Calculate each sum for $N=100$:

• $\sum_{i=1}^{100} i = \frac{100(100+1)}{2} = \frac{100 \times 101}{2} = 50 \times 101 = 5050$
• $\sum_{i=1}^{100} i^2 = \frac{100(100+1)(2 \times 100+1)}{6} = \frac{100 \times 101 \times 201}{6} = 50 \times 101 \times 67 = 338350$
• $\sum_{i=1}^{100} i^3 = (5050)^2 = 25502500$

6. Substitute the sums back into the moment of inertia equation:

$I = 10^{-7} \left( 25502500 - 100 \times 338350 + 2500 \times 5050 \right)$ $I = 10^{-7} \left( 25502500 - 33835000 + 12625000 \right)$ $I = 10^{-7} \left( (25502500 + 12625000) - 33835000 \right)$ $I = 10^{-7} \left( 38127500 - 33835000 \right)$ $I = 10^{-7} \left( 4292500 \right)$ $I = 0.42925$ kg-m$^2$

Rounding to two decimal places, $I \approx 0.43$ kg-m$^2$.

The final answer is $\boxed{\text{0.43 kg-m²}}$.

Explanation of the solution:

The moment of inertia is calculated as the sum of $m r^2$ for all particles.

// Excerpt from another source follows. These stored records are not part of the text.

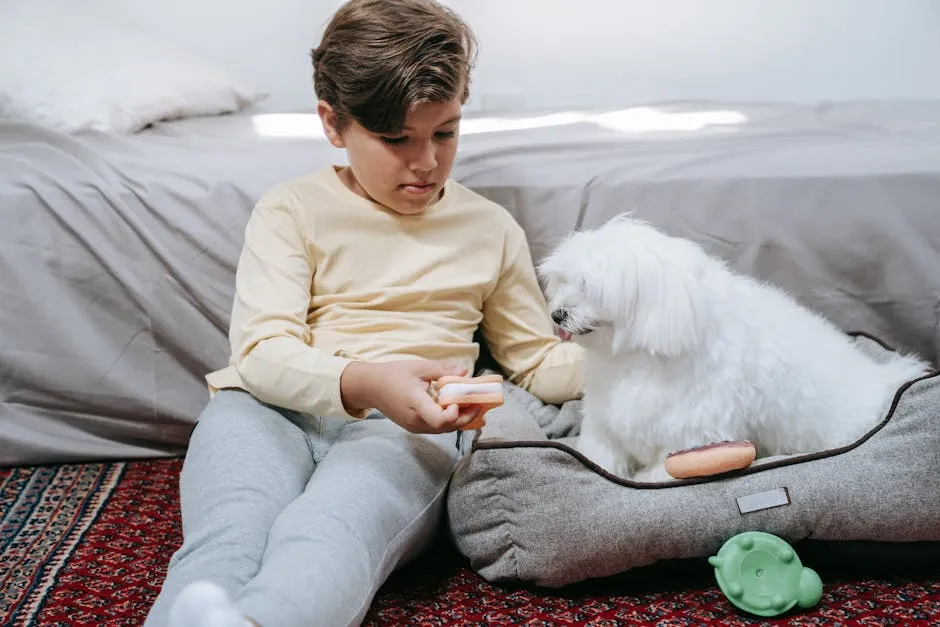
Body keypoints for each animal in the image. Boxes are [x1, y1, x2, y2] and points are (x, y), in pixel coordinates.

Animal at [540, 213, 928, 484]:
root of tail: (882, 382)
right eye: (563, 282)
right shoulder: (605, 419)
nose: (557, 313)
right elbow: (602, 452)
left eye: (589, 287)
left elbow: (664, 467)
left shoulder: (695, 432)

The masses are $i$ grams and positions are $i$ cm. The axis is at 50 cm. Convert all units to SI (kg and m). The distance from the axis for the $i$-th particle is $(i-50)$ cm. The total moment of inertia becomes a sum involving $i(i-50)^2$. This sum is expanded into terms of $i^3$, $i^2$, and $i$. Standard summation formulas for the sum of integers, squares, and cubes are used for $N=100$. The calculated sum is then multiplied by the unit conversion factor ($10^{-7}$) to get the result in kg-m$^2$.

Answer:

The final answer is 0.43 kg-m². The correct option is (C).